Try it →
From the top of the entries below through the line containing "Document page, 1654x1241 pixels.", return every line exactly as written, please, and stop there.

Records supplied →
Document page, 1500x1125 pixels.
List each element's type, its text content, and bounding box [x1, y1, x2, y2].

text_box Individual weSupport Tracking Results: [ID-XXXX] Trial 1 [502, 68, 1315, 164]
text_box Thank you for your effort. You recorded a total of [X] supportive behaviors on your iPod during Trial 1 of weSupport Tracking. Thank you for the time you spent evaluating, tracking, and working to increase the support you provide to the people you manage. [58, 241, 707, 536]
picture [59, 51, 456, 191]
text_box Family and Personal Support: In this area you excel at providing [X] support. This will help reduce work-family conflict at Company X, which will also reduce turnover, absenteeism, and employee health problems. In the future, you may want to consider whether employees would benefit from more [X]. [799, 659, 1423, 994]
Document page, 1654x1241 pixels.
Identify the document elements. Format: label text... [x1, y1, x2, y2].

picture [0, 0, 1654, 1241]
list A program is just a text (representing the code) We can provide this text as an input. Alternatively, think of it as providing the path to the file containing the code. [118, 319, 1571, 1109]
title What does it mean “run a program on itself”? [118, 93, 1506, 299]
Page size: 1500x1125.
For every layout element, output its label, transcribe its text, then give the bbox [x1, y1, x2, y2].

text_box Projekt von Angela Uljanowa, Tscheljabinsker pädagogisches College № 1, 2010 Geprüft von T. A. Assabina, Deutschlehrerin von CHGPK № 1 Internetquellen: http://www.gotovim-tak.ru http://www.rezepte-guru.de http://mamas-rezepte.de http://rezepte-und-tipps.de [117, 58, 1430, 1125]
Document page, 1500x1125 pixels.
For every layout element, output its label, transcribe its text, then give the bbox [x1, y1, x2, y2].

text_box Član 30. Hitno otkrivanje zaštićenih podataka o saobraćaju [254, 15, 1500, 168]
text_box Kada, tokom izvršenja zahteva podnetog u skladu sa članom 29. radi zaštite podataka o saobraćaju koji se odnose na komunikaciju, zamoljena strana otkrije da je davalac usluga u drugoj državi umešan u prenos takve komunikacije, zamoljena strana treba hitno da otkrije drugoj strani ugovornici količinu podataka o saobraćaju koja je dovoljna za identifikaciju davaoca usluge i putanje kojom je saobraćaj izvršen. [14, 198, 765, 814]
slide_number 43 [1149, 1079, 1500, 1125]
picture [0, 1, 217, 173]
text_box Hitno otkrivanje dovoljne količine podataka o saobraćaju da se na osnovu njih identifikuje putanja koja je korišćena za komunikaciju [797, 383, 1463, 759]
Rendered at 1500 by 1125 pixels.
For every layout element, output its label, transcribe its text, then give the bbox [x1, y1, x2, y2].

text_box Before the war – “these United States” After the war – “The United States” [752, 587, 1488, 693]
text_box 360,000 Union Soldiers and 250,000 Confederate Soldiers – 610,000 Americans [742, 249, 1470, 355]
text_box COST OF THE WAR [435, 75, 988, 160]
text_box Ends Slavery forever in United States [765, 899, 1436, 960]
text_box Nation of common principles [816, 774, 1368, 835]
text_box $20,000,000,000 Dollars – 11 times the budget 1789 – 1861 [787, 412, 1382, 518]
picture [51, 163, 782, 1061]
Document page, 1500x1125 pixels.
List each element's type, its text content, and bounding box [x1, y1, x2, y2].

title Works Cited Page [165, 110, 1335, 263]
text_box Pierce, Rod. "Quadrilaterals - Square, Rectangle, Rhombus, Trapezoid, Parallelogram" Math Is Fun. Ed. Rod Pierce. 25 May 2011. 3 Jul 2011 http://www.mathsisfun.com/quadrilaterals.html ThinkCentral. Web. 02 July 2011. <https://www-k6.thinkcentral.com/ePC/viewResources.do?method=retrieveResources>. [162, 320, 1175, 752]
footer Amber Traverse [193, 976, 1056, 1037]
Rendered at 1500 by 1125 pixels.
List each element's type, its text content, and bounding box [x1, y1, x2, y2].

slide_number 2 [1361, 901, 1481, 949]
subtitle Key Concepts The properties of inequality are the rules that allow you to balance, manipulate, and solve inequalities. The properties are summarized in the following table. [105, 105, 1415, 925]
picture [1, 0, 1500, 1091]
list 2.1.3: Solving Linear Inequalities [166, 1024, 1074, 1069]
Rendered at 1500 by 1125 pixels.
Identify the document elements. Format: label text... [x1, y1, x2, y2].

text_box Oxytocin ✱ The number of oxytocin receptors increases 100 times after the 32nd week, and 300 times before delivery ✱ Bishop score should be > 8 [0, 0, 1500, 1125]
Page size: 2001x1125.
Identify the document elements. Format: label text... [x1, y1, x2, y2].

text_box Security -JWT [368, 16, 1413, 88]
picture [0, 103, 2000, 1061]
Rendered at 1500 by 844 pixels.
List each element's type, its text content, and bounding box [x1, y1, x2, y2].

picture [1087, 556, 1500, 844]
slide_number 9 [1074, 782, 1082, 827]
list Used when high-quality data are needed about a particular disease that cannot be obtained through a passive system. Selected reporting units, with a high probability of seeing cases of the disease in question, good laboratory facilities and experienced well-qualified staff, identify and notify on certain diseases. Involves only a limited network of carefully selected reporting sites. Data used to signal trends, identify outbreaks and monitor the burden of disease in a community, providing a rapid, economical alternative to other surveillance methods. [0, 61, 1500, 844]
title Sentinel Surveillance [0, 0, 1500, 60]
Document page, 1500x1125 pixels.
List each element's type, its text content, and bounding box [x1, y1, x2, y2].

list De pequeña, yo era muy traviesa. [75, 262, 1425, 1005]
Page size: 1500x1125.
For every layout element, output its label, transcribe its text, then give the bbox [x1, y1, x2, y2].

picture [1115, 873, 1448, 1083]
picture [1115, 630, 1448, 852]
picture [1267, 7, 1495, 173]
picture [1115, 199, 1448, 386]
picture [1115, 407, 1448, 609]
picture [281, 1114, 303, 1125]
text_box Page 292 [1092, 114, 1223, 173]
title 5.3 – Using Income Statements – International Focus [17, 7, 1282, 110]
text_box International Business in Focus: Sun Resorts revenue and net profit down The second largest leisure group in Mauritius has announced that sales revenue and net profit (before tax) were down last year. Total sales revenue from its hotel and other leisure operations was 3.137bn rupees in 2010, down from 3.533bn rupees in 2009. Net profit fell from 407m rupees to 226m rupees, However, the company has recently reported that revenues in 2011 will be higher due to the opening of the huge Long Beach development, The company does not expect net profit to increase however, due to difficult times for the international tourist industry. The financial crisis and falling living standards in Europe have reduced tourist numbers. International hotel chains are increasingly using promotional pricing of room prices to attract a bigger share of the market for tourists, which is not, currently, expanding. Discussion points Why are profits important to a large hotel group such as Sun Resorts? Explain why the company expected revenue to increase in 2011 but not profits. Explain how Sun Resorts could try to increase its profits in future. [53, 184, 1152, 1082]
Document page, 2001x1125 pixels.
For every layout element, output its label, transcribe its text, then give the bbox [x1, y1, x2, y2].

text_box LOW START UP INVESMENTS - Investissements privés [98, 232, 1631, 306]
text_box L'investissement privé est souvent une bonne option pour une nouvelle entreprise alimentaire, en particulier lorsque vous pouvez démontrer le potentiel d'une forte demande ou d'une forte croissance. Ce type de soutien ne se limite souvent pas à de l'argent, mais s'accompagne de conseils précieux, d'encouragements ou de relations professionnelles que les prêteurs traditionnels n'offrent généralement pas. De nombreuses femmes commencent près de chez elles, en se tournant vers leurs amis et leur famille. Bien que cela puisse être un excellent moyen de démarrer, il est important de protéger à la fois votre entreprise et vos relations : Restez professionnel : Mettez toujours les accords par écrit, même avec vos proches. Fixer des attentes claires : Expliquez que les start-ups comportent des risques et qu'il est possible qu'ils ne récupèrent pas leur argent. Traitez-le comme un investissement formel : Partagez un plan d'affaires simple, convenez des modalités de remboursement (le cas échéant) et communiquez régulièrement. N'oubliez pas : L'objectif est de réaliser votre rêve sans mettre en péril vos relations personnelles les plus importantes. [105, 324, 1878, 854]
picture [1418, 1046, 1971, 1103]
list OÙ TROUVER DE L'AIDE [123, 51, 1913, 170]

Output below →
Document page, 1500x1125 pixels.
List each element's type, its text content, and bounding box [x1, y1, x2, y2].

text_box Individual weSupport Tracking Results: [ID-XXXX] Trial 1 [502, 68, 1315, 164]
text_box Thank you for your effort. You recorded a total of [X] supportive behaviors on your iPod during Trial 1 of weSupport Tracking. Thank you for the time you spent evaluating, tracking, and working to increase the support you provide to the people you manage. [58, 241, 707, 536]
picture [59, 51, 456, 191]
text_box Family and Personal Support: In this area you excel at providing [X] support. This will help reduce work-family conflict at Company X, which will also reduce turnover, absenteeism, and employee health problems. In the future, you may want to consider whether employees would benefit from more [X]. [799, 659, 1423, 994]
Document page, 1654x1241 pixels.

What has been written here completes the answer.